Zmym2^+/− mice heterozygous for a frameshift mutation in exon 3 were analyzed at embryonic stage E18.5 and post-natal stage P0.

(A) Percentages of mice with given CAKUT phenotype observed in Zmym2^+/− pups and their wild-type littermates. Statistical analysis was done using a binomial test. For CAKUT, hydroureter, duplex, and cystic kidneys phenotypes were compiled from Zmym2^+/+ (n = 35) and Zmym2^+/− (n = 37). Vesicoureteral reflux (VUR) was assessed from Zmym2^+/+ (n = 25) and Zmym2^+/− (n = 20). Note, some animals harbored more than one CAKUT phenotype.

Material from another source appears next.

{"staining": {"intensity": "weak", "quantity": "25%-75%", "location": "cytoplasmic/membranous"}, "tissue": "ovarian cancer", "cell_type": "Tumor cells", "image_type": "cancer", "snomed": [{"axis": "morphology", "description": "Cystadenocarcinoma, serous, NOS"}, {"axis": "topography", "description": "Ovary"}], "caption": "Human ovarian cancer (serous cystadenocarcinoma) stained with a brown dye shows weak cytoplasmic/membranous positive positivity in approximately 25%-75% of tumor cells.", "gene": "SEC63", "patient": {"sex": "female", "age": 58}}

(B) Dissected E18.5 and P0 urogenital system of Zmym2^+/+and Zmym2^+/− mice demonstrating gross CAKUT phenotypes including hydroureter, hydronephrosis, duplex systems, and cystic kidneys, respectively.

(C) Haemotoxylin and Eosin staining of tissue sections derived from Zmym2^+/+and Zmym2^+/− urogenital systems.

(D) Intravesical dye injection showing vesicoureteral reflux in Zmym2^+/+ and Zmym2^+/− P0 mice.

(E) Immunohistofluorescence analysis of E18.5 kidneys reveals no overt difference in cap mesenchyme and ureter tips (Pax2) nor in podocytes (podocalyxin) between Zmym2^+/+and Zmym2^+/− kidneys.